Recast the data from its start through the line containing "10: (24, 48)" as a numbered list, omitting blank lines and including both ends. Leave the pictures out of your answer.

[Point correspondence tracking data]
::::

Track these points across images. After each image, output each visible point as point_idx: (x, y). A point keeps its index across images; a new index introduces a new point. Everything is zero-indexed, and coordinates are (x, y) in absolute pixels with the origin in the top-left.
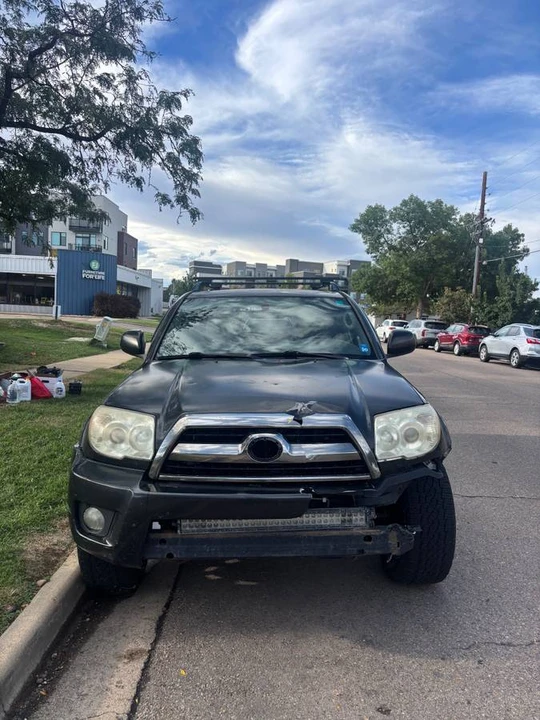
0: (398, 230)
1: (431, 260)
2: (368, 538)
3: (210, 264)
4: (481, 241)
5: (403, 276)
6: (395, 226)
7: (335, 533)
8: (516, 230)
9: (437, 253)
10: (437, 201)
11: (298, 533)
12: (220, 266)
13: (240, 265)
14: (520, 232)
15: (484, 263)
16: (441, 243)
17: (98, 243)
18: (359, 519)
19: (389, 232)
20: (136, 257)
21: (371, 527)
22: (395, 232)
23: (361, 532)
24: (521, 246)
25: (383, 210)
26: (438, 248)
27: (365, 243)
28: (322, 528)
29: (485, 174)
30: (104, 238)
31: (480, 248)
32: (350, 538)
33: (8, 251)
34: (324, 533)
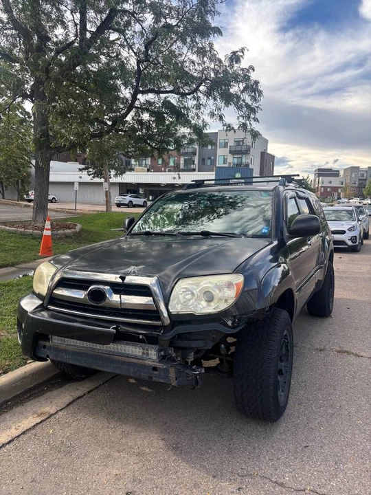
2: (155, 369)
3: (330, 170)
7: (134, 360)
11: (112, 356)
12: (338, 171)
13: (355, 169)
17: (247, 161)
18: (153, 354)
20: (273, 169)
21: (160, 362)
23: (150, 363)
28: (128, 356)
30: (251, 157)
32: (144, 366)
33: (194, 170)
34: (128, 360)
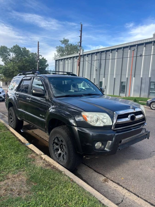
0: (12, 55)
1: (23, 66)
4: (38, 61)
5: (16, 70)
6: (11, 54)
8: (45, 59)
9: (25, 64)
10: (24, 48)
14: (46, 60)
15: (40, 68)
16: (27, 61)
19: (9, 55)
22: (11, 56)
24: (47, 63)
25: (6, 48)
26: (26, 62)
27: (1, 58)
29: (38, 42)
31: (38, 63)
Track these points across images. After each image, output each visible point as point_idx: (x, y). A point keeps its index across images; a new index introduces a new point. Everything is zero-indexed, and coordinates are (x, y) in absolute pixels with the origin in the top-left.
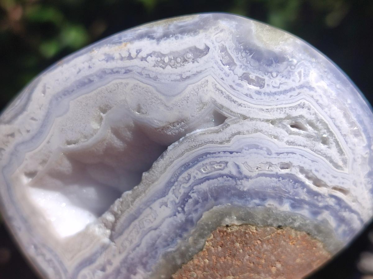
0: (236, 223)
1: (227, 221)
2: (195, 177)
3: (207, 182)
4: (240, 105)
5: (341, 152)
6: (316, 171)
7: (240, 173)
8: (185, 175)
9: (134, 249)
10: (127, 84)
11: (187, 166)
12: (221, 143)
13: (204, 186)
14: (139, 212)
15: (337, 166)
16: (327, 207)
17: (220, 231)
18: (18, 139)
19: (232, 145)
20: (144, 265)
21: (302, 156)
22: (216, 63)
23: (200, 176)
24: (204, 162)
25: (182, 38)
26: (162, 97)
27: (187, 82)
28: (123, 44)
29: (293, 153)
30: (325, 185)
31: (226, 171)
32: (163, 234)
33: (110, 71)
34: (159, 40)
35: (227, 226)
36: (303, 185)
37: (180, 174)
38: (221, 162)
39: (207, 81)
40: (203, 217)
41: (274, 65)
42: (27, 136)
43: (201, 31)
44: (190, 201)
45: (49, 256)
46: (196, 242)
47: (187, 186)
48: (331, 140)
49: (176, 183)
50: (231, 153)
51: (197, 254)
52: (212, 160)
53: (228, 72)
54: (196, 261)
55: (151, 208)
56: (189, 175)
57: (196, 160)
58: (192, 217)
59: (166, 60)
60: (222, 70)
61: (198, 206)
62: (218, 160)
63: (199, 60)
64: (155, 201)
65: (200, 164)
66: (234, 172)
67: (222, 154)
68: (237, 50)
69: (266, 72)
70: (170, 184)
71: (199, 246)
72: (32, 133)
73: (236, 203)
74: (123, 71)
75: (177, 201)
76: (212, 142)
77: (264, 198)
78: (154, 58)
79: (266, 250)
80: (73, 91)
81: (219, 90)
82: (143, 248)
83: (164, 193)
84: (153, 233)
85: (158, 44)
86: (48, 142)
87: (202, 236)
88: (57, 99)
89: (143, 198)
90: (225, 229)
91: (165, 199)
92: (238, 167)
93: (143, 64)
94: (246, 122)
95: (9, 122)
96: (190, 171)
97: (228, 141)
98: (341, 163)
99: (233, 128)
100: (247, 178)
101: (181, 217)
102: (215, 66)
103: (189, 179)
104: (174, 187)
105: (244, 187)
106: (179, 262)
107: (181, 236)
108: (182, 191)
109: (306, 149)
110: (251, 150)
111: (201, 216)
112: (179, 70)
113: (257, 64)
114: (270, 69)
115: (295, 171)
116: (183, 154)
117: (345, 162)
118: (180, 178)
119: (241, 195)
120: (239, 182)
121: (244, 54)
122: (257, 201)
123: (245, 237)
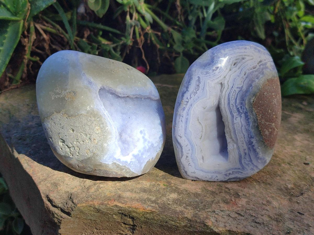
0: (254, 98)
1: (252, 101)
2: (233, 103)
3: (237, 100)
4: (220, 76)
5: (248, 56)
6: (250, 66)
7: (240, 88)
8: (231, 106)
9: (245, 138)
10: (195, 107)
11: (229, 103)
12: (228, 88)
13: (238, 101)
14: (234, 128)
15: (252, 59)
16: (262, 69)
17: (254, 105)
18: (189, 155)
19: (231, 86)
20: (251, 137)
21: (244, 67)
22: (204, 77)
23: (234, 101)
24: (231, 97)
25: (191, 83)
26: (205, 99)
27: (205, 88)
28: (182, 102)
29: (242, 69)
30: (256, 66)
31: (237, 92)
32: (245, 124)
33: (188, 111)
34: (187, 90)
35: (253, 102)
36: (253, 72)
37: (230, 107)
38: (234, 92)
39: (208, 82)
40: (247, 107)
41: (214, 61)
42: (190, 152)
43: (192, 76)
44: (240, 109)
45: (231, 172)
46: (253, 115)
47: (235, 107)
48: (244, 56)
49: (232, 110)
50: (232, 87)
51: (257, 117)
52: (231, 94)
53: (209, 75)
54: (259, 119)
55: (235, 124)
56: (232, 104)
57: (229, 99)
58: (245, 111)
59: (195, 91)
60: (207, 76)
61: (242, 108)
62: (232, 92)
63: (200, 81)
64: (233, 121)
65: (230, 99)
66: (239, 90)
67: (231, 90)
68: (204, 69)
69: (215, 64)
70: (231, 113)
71: (255, 115)
72: (191, 149)
73: (248, 95)
74: (190, 106)
75: (237, 113)
76: (226, 91)
77: (251, 85)
78: (192, 95)
79: (266, 94)
80: (186, 126)
81: (212, 80)
82: (246, 134)
83: (233, 116)
84: (243, 128)
85: (188, 91)
86: (196, 145)
87: (252, 112)
88: (186, 134)
89: (230, 124)
90: (254, 103)
91: (235, 117)
92: (238, 87)
93: (192, 99)
94: (226, 77)
95: (182, 156)
96: (231, 104)
97: (229, 86)
98: (252, 58)
99: (226, 82)
100: (242, 87)
101: (243, 115)
102: (205, 77)
103: (233, 105)
104: (233, 112)
105: (244, 89)
106: (256, 124)
107: (249, 119)
108: (235, 110)
109: (243, 65)
110: (235, 81)
111: (246, 108)
112: (200, 89)
113: (211, 65)
114: (214, 62)
115: (248, 72)
116: (224, 102)
117: (252, 56)
118: (231, 108)
119: (247, 91)
120: (242, 90)
121: (206, 67)
122: (251, 88)
123: (259, 98)
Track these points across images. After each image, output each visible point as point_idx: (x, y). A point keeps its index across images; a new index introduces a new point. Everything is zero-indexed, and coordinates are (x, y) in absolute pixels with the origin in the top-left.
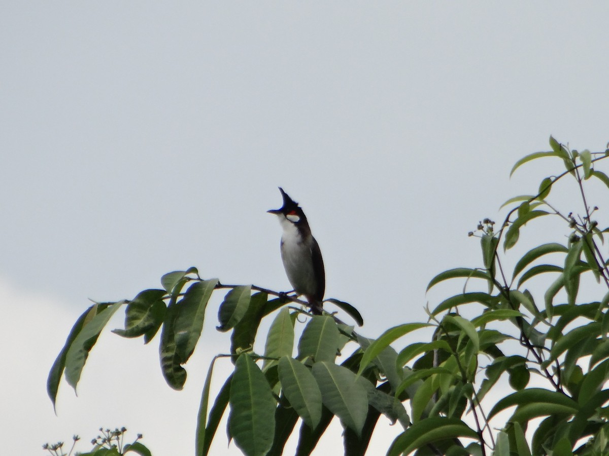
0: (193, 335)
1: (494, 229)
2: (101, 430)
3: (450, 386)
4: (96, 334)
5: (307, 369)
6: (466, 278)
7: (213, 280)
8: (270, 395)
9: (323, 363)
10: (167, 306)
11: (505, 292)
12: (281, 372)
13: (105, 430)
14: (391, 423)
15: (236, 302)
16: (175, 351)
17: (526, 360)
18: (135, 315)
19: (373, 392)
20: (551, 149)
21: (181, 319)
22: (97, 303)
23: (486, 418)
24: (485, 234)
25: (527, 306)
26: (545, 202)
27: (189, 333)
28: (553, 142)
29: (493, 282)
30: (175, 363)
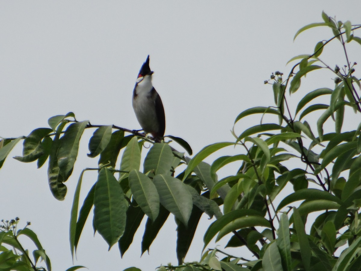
0: (71, 159)
1: (282, 79)
2: (2, 221)
3: (250, 188)
4: (2, 159)
5: (149, 179)
6: (262, 114)
7: (85, 121)
8: (122, 197)
9: (161, 175)
10: (53, 140)
11: (291, 124)
12: (130, 181)
13: (5, 221)
14: (209, 218)
15: (101, 137)
16: (58, 173)
17: (305, 172)
18: (30, 146)
19: (196, 196)
20: (322, 21)
21: (62, 149)
22: (4, 139)
23: (276, 211)
24: (276, 82)
25: (305, 132)
26: (319, 60)
27: (68, 158)
28: (325, 16)
29: (282, 117)
30: (59, 181)
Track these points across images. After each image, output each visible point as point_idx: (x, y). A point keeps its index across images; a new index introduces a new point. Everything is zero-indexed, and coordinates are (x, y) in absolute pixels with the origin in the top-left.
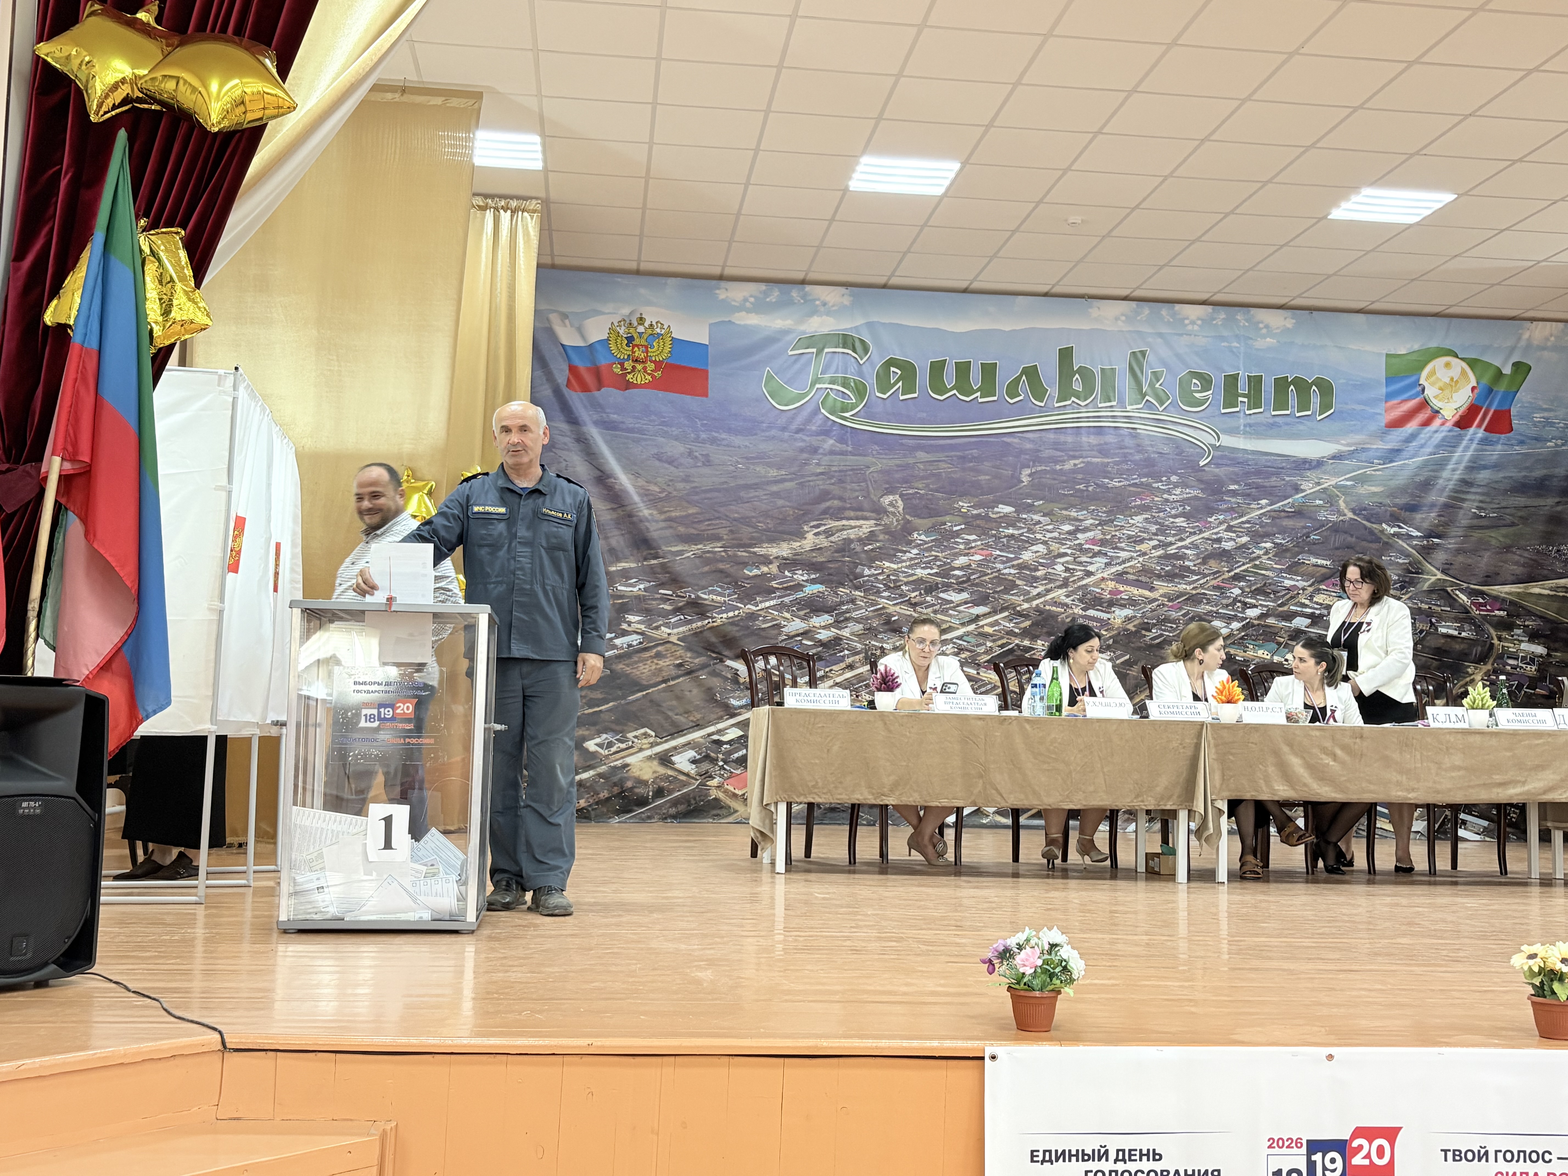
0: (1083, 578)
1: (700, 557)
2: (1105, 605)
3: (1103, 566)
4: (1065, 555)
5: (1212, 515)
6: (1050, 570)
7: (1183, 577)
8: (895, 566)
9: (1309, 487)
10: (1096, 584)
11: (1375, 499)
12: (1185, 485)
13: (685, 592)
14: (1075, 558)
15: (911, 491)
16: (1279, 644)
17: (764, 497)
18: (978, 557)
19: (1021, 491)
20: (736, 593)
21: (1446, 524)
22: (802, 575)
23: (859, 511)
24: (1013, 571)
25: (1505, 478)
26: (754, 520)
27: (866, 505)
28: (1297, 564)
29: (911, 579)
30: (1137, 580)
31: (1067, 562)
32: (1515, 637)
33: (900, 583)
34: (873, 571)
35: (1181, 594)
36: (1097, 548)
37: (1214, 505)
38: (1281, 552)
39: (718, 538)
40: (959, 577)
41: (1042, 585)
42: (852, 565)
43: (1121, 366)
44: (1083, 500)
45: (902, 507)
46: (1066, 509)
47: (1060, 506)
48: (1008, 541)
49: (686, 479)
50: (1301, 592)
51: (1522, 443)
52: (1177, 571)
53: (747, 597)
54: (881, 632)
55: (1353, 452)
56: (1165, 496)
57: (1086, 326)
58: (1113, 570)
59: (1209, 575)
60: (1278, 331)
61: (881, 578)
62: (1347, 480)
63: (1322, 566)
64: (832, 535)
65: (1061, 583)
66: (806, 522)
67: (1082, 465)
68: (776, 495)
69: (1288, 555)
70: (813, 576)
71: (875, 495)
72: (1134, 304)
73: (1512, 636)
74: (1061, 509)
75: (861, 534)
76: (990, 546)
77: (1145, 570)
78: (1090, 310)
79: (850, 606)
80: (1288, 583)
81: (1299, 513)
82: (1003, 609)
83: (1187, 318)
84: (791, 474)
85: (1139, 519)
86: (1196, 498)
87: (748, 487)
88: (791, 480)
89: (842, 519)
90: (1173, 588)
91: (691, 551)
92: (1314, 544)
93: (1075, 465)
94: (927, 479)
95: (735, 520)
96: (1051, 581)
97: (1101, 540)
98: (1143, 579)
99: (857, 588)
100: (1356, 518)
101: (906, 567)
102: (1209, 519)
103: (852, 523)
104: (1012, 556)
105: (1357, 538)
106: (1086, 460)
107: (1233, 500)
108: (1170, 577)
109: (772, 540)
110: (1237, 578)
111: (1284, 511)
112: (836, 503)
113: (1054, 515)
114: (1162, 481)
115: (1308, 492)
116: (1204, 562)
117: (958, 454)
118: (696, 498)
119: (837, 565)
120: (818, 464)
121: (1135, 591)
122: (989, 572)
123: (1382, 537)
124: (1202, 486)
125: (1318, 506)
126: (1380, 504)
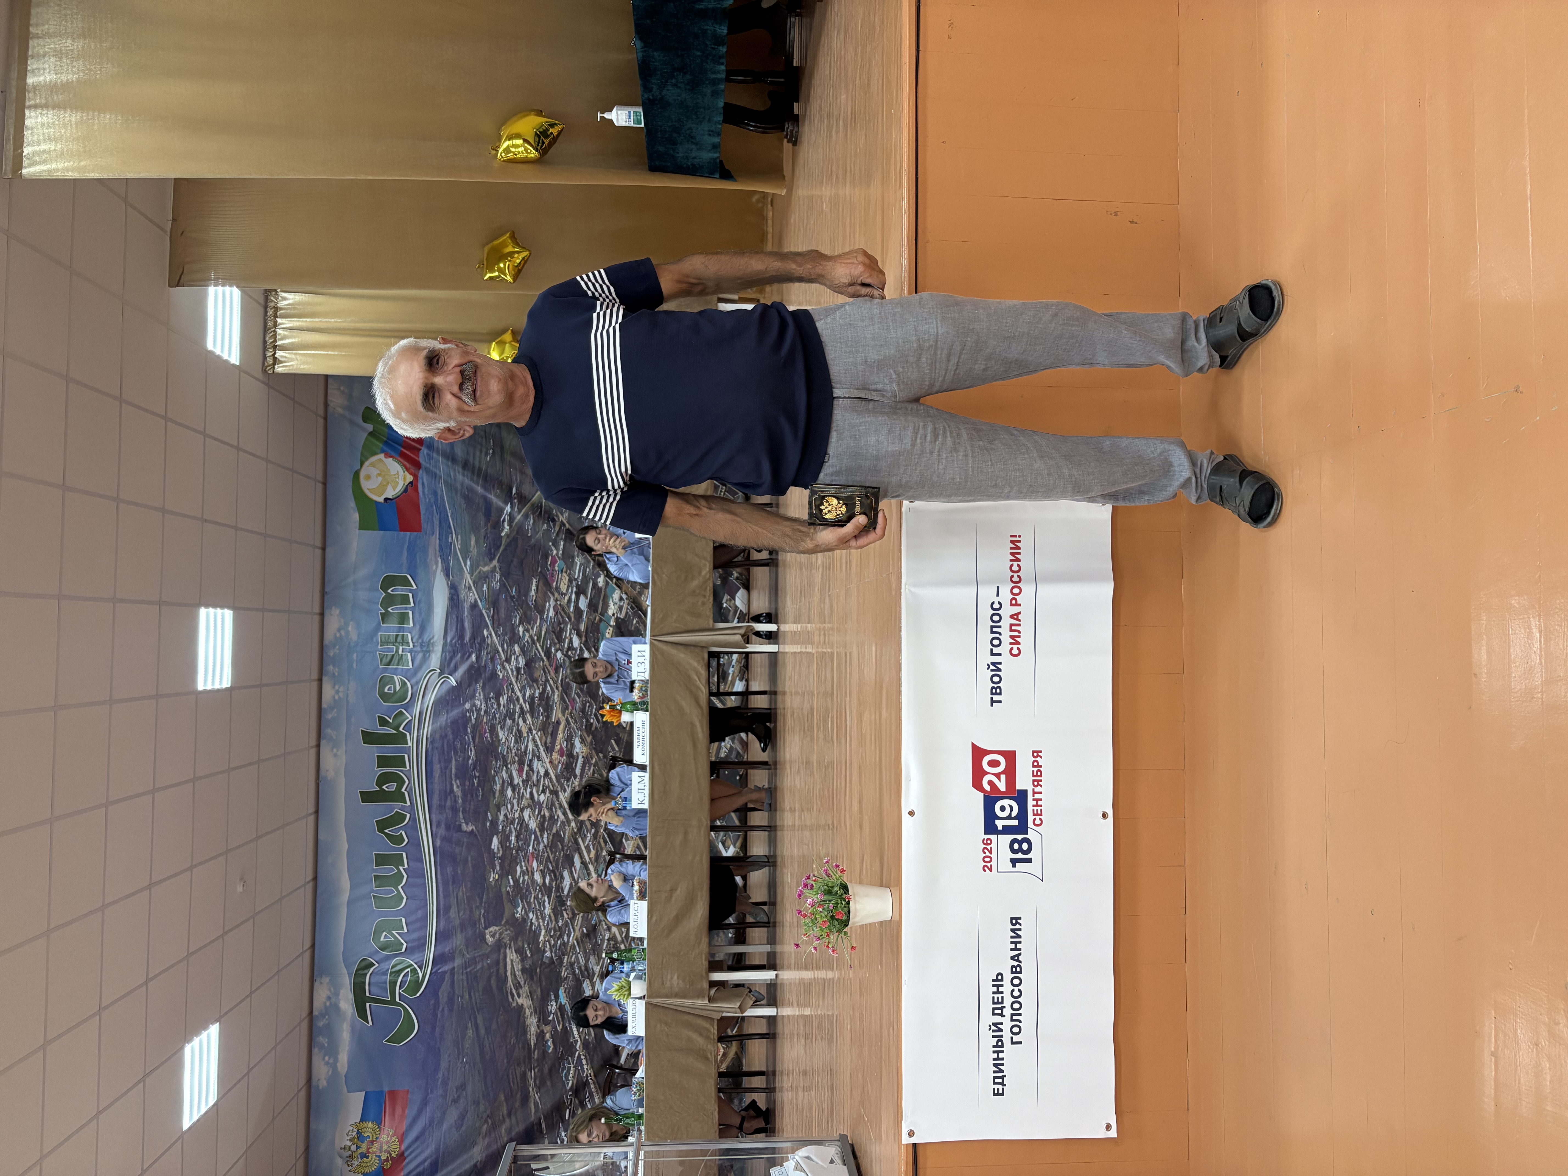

::::

## RESULT OF THE EXERCISE
1. Track these points across images. After each image, output each visible point as point_idx: (x, y). A point keeps its index across images; a new index introduces a new point. Everything is zero-indexed, and coordinates are (x, y) in absolute pixels with the origin in the top-left.
2. 0: (398, 230)
3. 1: (431, 260)
4. 2: (368, 538)
5. 3: (210, 264)
6. 4: (481, 241)
7. 5: (403, 276)
8. 6: (395, 226)
9. 7: (335, 533)
10. 8: (516, 230)
11. 9: (437, 253)
12. 10: (437, 201)
13. 11: (298, 533)
14. 12: (220, 266)
15. 13: (240, 265)
16. 14: (520, 232)
17. 15: (484, 263)
18. 16: (441, 243)
19. 17: (98, 243)
20. 18: (359, 519)
21. 19: (389, 232)
22. 20: (136, 257)
23. 21: (371, 527)
24. 22: (395, 232)
25. 23: (361, 532)
26. 24: (521, 246)
27. 25: (383, 210)
28. 26: (438, 248)
29. 27: (365, 243)
30. 28: (322, 528)
31. 29: (485, 174)
32. 30: (104, 238)
33. 31: (480, 248)
34. 32: (350, 538)
35. 33: (8, 251)
36. 34: (324, 533)
37. 2: (155, 369)
38. 3: (330, 170)
39. 7: (134, 360)
40. 11: (112, 356)
41. 12: (338, 171)
42. 13: (355, 169)
43. 17: (247, 161)
44. 18: (153, 354)
45. 20: (273, 169)
46. 21: (160, 362)
47. 23: (150, 363)
48. 28: (128, 356)
49. 30: (251, 157)
50. 32: (144, 366)
51. 33: (194, 170)
52. 34: (128, 360)
53. 0: (12, 55)
54. 1: (23, 66)
55. 4: (38, 61)
56. 5: (16, 70)
57. 6: (11, 54)
58. 8: (45, 59)
59. 9: (25, 64)
60. 10: (24, 48)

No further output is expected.